Ich schaue das Buffet an und mein Magen stimmt sofort mit einem lauten Knurren zu. Ich schnappe mir einen Cupcake und beiße hinein. Ein leises Stöhnen entfährt mir – das schmeckt absolut fantastisch, so etwas habe ich noch nie gegessen. „Oh mein Gott, das ist um Längen besser als ein Dreier, ich schwöre es! Kein Sex der Welt kann da mithalten!“, platzt es laut aus mir heraus.

„Hast du denn schon mal einen mit mir gehabt?
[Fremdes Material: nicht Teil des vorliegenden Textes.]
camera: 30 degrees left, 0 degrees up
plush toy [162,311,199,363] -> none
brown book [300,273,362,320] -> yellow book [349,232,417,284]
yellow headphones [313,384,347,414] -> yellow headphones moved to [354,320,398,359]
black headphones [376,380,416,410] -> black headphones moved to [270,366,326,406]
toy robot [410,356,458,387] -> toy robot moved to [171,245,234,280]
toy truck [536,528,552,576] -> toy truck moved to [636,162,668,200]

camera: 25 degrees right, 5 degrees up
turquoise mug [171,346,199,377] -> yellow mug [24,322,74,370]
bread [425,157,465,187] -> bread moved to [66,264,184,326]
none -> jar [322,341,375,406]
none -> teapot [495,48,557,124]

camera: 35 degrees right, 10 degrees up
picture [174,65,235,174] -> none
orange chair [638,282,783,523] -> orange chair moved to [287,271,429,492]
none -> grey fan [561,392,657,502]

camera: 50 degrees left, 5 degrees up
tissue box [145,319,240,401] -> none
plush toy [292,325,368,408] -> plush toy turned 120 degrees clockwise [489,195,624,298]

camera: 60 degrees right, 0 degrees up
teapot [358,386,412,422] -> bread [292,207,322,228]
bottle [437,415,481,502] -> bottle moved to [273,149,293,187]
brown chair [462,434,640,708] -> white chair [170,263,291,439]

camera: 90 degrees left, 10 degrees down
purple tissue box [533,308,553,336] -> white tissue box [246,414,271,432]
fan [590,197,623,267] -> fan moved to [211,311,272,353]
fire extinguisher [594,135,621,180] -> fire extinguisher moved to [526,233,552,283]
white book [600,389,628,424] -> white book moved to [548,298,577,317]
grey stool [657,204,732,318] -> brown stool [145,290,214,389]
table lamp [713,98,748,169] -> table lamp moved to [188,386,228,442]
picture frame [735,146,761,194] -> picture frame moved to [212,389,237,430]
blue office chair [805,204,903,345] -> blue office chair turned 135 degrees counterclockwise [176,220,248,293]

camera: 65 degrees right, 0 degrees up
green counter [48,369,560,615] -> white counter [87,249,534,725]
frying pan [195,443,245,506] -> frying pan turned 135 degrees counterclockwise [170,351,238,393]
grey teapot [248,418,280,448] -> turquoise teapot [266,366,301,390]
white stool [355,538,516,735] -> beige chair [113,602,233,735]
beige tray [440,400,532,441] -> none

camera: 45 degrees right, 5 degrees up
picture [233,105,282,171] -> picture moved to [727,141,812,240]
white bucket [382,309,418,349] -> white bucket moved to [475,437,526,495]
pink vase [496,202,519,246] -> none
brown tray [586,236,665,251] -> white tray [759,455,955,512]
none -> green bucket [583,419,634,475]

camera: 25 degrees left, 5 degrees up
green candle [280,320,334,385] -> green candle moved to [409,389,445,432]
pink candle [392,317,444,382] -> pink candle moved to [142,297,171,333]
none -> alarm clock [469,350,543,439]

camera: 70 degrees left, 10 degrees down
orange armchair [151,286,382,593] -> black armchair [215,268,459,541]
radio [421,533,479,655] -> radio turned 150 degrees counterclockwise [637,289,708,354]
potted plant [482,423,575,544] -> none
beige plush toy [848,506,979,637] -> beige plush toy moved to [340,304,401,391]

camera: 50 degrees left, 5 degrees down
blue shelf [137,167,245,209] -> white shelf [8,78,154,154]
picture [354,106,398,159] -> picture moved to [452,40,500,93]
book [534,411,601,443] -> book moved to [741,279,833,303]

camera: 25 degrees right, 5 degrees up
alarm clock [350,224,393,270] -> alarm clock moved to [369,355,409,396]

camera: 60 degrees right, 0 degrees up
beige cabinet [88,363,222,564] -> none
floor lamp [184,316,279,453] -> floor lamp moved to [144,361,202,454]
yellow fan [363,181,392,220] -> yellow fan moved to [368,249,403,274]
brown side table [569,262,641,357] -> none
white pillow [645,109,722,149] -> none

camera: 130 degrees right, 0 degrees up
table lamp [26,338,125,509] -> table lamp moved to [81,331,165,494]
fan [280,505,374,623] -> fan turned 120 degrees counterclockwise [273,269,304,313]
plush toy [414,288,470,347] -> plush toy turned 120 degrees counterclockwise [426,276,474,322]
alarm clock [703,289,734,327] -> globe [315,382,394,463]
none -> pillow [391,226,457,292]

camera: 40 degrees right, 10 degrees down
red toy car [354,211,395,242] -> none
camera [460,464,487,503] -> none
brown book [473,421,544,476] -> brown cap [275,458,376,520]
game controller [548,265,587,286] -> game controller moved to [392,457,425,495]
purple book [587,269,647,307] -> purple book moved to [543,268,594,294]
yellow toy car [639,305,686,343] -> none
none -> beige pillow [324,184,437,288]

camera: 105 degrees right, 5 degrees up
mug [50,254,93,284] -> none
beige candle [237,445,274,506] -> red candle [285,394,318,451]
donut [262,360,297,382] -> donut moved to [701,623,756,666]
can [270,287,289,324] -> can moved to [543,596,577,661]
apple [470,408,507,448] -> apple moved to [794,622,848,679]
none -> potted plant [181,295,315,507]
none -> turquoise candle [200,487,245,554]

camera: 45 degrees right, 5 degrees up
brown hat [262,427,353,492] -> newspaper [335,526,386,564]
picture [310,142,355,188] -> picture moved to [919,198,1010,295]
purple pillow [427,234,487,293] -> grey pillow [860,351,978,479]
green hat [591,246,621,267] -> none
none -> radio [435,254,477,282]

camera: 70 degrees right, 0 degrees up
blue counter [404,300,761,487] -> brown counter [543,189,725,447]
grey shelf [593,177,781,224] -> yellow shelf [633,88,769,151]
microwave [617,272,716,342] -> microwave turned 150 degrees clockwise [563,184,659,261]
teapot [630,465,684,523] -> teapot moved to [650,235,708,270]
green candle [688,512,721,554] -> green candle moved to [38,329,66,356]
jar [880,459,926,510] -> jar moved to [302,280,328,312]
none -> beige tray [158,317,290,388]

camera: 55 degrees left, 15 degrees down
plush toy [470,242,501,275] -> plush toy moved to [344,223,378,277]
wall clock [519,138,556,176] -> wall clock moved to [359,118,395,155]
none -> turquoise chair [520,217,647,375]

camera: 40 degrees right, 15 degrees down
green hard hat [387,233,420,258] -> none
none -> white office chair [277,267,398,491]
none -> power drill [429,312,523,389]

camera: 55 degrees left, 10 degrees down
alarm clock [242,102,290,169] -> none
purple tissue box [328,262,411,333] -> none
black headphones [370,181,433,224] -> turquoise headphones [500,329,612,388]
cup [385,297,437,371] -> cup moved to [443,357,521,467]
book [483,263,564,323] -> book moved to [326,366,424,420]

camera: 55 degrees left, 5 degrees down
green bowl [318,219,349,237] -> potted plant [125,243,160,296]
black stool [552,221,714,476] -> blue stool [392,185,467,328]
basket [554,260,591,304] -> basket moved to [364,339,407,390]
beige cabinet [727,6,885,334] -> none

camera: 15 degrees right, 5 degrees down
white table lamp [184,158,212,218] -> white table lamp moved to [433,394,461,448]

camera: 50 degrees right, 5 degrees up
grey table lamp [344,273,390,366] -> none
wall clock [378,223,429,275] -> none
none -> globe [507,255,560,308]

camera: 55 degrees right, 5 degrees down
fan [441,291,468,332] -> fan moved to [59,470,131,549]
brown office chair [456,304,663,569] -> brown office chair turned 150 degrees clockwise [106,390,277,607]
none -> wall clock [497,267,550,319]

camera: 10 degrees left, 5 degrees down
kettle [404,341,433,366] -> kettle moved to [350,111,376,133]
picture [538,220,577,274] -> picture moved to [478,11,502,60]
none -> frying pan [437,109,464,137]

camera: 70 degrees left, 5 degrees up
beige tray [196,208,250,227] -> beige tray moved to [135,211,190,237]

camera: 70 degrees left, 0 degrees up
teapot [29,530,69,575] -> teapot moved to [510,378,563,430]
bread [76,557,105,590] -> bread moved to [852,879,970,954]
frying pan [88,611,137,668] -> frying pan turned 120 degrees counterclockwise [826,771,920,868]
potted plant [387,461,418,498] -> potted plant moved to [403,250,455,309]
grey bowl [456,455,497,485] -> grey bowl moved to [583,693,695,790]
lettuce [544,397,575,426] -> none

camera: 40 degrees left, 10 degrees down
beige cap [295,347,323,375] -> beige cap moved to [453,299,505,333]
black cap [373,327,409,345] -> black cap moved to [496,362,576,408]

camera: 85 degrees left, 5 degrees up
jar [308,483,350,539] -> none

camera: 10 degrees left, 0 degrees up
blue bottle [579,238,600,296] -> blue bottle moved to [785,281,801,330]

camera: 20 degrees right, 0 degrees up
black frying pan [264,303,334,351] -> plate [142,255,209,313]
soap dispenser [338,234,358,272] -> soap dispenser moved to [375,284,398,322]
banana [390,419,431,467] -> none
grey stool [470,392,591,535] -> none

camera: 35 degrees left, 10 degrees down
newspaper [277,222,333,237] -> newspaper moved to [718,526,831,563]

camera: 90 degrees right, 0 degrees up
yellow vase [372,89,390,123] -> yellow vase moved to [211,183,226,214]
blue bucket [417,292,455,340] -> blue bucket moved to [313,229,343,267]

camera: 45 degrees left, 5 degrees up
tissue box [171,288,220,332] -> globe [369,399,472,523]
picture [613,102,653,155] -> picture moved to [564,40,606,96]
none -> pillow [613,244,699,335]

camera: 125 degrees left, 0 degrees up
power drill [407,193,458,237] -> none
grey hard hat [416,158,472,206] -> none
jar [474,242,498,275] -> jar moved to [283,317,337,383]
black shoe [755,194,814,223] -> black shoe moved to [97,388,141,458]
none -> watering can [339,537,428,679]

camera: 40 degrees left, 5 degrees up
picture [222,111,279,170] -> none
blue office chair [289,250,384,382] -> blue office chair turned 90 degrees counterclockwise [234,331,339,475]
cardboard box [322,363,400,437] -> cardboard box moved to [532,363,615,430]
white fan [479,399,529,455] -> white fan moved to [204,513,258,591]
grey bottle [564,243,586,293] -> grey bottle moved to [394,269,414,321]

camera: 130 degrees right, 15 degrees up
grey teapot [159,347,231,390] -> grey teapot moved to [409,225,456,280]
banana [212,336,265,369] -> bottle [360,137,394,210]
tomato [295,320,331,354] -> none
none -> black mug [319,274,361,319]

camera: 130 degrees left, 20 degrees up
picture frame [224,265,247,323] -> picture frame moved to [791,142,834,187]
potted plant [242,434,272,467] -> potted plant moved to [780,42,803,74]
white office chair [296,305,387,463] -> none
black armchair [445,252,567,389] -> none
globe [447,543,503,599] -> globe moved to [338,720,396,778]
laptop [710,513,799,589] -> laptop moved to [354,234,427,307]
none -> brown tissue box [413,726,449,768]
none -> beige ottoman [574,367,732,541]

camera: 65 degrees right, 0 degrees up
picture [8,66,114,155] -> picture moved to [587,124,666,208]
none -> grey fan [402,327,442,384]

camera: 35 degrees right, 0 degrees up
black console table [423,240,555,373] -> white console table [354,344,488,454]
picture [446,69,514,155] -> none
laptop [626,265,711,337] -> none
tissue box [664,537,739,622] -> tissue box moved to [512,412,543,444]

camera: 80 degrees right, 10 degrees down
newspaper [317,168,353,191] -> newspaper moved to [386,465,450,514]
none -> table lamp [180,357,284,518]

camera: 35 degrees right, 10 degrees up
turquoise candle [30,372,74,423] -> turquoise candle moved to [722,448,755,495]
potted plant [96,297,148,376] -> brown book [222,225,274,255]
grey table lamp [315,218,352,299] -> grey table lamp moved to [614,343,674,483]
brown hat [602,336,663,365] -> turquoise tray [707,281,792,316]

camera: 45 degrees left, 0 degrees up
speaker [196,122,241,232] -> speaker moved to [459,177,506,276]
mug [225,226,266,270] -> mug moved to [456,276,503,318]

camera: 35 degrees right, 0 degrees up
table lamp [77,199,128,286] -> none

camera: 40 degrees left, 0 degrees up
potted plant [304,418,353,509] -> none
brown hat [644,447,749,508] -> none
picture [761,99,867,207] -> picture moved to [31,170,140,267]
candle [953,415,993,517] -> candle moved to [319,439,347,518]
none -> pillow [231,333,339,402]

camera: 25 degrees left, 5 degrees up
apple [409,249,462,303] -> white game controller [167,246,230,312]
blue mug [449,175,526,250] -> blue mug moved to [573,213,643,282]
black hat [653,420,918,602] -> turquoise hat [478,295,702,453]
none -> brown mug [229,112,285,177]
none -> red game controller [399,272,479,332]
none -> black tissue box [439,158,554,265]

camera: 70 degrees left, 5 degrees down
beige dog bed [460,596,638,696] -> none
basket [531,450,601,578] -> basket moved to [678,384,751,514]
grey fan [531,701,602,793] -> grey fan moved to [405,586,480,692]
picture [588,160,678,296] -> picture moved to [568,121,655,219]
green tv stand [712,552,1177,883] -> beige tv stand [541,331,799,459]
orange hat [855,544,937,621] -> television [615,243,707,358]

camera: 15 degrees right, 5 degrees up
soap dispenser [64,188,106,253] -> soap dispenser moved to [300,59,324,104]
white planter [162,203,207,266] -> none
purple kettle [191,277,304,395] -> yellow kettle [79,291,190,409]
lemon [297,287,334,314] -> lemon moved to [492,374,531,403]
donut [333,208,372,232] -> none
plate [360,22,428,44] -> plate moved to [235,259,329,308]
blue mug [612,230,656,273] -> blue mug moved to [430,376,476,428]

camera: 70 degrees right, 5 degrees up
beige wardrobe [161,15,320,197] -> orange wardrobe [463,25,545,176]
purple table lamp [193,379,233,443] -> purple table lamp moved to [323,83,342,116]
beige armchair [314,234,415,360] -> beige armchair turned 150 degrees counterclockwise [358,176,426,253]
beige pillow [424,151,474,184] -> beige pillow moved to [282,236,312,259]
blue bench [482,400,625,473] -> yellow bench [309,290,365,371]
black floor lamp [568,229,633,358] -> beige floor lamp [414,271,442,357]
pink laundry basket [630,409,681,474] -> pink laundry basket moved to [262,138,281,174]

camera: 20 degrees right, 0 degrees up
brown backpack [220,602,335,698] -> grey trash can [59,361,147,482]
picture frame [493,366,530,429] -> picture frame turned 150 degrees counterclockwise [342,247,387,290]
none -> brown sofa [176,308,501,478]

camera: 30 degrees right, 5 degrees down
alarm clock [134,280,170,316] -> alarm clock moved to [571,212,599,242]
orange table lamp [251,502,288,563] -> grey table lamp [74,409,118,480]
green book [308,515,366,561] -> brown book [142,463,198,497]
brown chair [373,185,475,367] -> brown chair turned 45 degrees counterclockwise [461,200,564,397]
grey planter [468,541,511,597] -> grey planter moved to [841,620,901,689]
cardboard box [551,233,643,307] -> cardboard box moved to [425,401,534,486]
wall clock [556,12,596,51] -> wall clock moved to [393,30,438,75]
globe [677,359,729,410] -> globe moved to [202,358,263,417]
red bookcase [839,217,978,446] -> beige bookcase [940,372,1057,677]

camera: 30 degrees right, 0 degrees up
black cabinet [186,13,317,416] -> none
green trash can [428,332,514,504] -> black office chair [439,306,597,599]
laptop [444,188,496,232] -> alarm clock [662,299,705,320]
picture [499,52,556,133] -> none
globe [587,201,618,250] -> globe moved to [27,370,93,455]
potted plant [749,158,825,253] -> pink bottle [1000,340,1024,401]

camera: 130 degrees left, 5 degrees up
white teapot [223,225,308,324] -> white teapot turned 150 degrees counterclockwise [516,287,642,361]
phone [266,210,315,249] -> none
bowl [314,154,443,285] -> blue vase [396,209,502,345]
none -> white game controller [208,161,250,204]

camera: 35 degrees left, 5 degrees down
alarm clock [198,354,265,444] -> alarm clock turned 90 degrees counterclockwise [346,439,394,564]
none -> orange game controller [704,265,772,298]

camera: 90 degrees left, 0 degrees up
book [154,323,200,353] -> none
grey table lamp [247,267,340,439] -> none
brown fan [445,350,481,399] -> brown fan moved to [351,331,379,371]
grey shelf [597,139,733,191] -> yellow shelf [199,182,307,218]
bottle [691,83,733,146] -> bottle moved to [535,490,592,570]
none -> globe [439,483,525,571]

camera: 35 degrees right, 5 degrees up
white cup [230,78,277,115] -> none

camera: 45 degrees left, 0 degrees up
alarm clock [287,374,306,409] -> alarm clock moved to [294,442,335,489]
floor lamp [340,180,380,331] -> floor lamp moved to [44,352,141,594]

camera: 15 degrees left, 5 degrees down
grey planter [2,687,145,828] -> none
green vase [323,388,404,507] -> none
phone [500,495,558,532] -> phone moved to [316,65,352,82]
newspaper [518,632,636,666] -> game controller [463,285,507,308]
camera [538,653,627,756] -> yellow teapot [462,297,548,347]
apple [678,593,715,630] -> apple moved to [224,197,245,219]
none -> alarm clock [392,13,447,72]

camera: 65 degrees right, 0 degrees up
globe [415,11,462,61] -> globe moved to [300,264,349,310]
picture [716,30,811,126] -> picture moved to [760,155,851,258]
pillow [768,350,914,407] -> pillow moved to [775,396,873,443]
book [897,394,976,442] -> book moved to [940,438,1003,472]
Süße, du wurdest einfach noch nie von einem richtigen Schwanz gefickt.“ Mein gesamter Körper erstarrt, als eine tiefe Stimme die Stille durchbricht. „Ich würde dich zu gerne mal von meinem kosten lassen, um diesen Irrtum aus der Welt zu schaffen, Babygirl.“ Ich wirble herum – und bumm: Die gesamte Band steht da und starrt Abigail und mich unverwandt an. Dann wandern ihre Blicke einer nach dem anderen zu mir. Von einer Sekunde auf die andere schießt eine Welle der Erregung durch meinen Körper.

Eine enorme Hitzewelle überrollt mich, als ich mich vollends umdrehe – da stehen sie. Die komplette Band beobachtet mich. Nacheinander lassen sie ihre Blicke hungrig und amüsiert über meinen Körper gleiten, und irgendetwas in mir klickt um.

Ich habe monatelang ihre Fotos im Internet angestarrt und mir ausgemalt, wie es wohl wäre, ihnen einmal so nah zu sein. Doch nichts hätte mich auf dieses Verlangen vorbereitet, das mein Körper jetzt spürt, da sie leibhaftig vor mir stehen.